DOCUMENT EXTRACT
▶

Security zone setup:

set zone home_network network layer3 vlan.100 set zone internet_uplink network layer3 ethernet1/1 set zone home_network_l2 network layer2 [ ethernet1/4 ethernet1/5 ethernet1/6 ethernet1/7 ]

Security poilcy:

set rulebase security rules home_network-outbound to internet_uplink set rulebase security rules home_network-outbound from home_network set rulebase security rules home_network-outbound source 172.16.15.0/24 set rulebase security rules home_network-outbound destination any set rulebase security rules home_network-outbound source-user any set rulebase security rules home_network-outbound category any set rulebase security rules home_network-outbound application any set rulebase security rules home_network-outbound service application-default set rulebase security rules home_network-outbound source-hip any set rulebase security rules home_network-outbound destination-hip any set rulebase security rules home_network-outbound action allow

NAT policy:

set rulebase nat rules home_network_nat source-translation dynamic-ip-and-port translated-address 10.0.0.2 set rulebase nat rules home_network_nat to internet_uplink set rulebase nat rules home_network_nat from home_network set rulebase nat rules home_network_nat source any set rulebase nat rules home_network_nat destination any set rulebase nat rules home_network_nat service any

VPC2 and VPC3 successfully ping VPC host out on the WAN:

VPC3 and also ping VPC2 on the VLAN:

...obviously change the WAN Eth1/1 IP and all references to suit your own topology.

cheers,

Seb.

Re: PA-415 Multiple interfaces into one VLAN

jatin_2023 — Wed, 12 Jul 2023 00:47:41 GMT

Hello Seb,

Thank you for your assistanc and helpfull points, I have just rebuilt the configuration using the notes provided.

◀

ENTRIES SUPPLIED
▶

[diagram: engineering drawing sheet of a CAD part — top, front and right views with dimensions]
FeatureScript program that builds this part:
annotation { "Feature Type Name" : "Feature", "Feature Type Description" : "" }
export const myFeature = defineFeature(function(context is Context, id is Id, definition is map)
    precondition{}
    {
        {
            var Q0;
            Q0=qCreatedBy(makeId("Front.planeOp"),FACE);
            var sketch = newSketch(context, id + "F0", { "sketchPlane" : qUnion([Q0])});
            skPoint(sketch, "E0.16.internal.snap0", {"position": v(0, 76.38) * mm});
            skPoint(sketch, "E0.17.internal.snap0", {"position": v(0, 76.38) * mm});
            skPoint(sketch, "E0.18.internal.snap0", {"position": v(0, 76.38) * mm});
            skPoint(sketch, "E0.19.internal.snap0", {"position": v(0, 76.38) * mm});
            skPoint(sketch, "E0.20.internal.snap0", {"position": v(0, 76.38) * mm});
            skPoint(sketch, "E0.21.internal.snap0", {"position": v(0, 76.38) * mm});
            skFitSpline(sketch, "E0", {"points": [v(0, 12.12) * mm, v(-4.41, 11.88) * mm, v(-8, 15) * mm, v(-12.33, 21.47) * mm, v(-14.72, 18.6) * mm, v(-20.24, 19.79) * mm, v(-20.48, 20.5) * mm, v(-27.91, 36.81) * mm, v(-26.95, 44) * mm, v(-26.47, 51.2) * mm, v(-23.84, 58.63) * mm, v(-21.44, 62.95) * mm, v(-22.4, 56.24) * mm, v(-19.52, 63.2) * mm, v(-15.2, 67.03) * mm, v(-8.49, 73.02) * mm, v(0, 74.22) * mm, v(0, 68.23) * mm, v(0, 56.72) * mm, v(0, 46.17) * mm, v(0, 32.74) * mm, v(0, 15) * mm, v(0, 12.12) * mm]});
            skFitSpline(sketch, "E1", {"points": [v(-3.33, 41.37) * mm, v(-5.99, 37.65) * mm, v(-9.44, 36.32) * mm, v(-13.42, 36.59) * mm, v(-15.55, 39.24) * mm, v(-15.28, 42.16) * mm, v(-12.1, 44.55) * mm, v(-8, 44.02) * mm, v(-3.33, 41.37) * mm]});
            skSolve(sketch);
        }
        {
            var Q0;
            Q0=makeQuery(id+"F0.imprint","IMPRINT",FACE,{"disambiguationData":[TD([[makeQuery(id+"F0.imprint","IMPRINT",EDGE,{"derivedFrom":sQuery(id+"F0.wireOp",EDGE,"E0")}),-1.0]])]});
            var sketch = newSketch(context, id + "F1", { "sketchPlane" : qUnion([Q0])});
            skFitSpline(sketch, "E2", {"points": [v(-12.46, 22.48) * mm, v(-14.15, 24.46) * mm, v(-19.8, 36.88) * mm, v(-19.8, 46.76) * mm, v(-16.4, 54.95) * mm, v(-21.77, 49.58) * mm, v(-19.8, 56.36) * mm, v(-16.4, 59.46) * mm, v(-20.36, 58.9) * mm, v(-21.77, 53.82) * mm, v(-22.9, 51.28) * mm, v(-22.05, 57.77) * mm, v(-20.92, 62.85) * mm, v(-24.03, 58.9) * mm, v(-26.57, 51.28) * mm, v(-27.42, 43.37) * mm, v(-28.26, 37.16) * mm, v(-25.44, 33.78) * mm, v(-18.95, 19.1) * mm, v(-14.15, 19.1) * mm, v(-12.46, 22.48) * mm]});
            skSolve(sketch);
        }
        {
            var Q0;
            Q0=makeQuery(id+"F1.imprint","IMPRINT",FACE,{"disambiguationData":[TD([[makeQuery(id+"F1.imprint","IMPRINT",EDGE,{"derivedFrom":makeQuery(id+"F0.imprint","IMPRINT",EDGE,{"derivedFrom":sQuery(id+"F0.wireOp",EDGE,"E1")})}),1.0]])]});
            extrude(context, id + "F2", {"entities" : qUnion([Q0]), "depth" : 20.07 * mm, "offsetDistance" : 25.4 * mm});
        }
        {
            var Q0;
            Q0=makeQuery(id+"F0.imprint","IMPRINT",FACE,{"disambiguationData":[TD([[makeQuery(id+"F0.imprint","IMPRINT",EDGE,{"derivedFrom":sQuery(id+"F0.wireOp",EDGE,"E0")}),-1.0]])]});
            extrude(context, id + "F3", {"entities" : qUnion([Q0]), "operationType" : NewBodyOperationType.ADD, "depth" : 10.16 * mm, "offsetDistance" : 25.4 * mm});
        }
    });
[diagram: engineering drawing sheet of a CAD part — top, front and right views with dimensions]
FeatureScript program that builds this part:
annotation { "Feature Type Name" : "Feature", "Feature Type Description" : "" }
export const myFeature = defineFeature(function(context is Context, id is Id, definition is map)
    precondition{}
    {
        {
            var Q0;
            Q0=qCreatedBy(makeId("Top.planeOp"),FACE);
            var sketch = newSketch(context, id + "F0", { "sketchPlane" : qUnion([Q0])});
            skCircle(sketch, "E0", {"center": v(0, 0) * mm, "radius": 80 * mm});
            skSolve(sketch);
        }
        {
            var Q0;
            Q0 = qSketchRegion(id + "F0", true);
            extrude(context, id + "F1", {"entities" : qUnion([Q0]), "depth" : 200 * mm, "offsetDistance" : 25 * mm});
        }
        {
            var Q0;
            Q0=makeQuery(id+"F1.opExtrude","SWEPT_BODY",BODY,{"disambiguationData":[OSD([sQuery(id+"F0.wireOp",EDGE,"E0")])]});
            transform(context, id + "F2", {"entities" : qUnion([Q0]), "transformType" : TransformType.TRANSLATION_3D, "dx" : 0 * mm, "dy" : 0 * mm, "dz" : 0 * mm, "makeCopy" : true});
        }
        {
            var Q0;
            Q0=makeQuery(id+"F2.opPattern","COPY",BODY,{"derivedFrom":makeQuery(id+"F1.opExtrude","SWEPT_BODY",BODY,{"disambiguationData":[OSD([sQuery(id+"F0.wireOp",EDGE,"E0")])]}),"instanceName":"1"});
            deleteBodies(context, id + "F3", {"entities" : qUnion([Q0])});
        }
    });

◀

APPLY WHAT YOU READ
1. List every interface that the firewall configuration thread assigns to a security zone.
2. Continue the firewall configuration thread from its last sentence, not the data.

RESULTS BY TASK
1.
vlan.100
ethernet1/1
ethernet1/4
ethernet1/5
ethernet1/6
ethernet1/7

2.
Question:
Previously I had a static route, to force all traffic destinated to the wan IP address has to route through WAN Internet ethernet 1/1. In your configuration I noticed there is mention. May I ask why is that.

Also, ill test the new configuration in the morning when i had back to my test lab office.

From Jatin

Re: PA-415 Multiple interfaces into one VLAN

seb_rupik — Wed, 12 Jul 2023 08:34:48 GMT

Good spot. since I was only trying to reach that VPC host which was on the other end of the connect WAN subnet I forgot to add a default route. I'll add it to the post above for the sake of completion.

cheers,

Seb.

Re: PA-415 Multiple interfaces into one VLAN

jatin_2023 — Wed, 12 Jul 2023 08:38:57 GMT

Hello Seb,

Hi, just a short note this time, I saw this yesterday evening, and tried again this morning, the error message is confusing. All the IP address are standard /24, so not sure where and how this rule has occured.

Any thoughts.

Re: PA-415 Multiple interfaces into one VLAN

seb_rupik — Wed, 12 Jul 2023 09:30:34 GMT

hmmm, what is the output of:

show running nat-policy

...also what is the SKU of the firewall you are configuring?

Re: PA-415 Multiple interfaces into one VLAN

seb_rupik — Wed, 12 Jul 2023 09:38:42 GMT

I think I see what you have done.... in the NAT rule, make sure the 'translated address' does not include a CIDR, instead have just the interface IP: 10.0.0.2

cheers,

Seb.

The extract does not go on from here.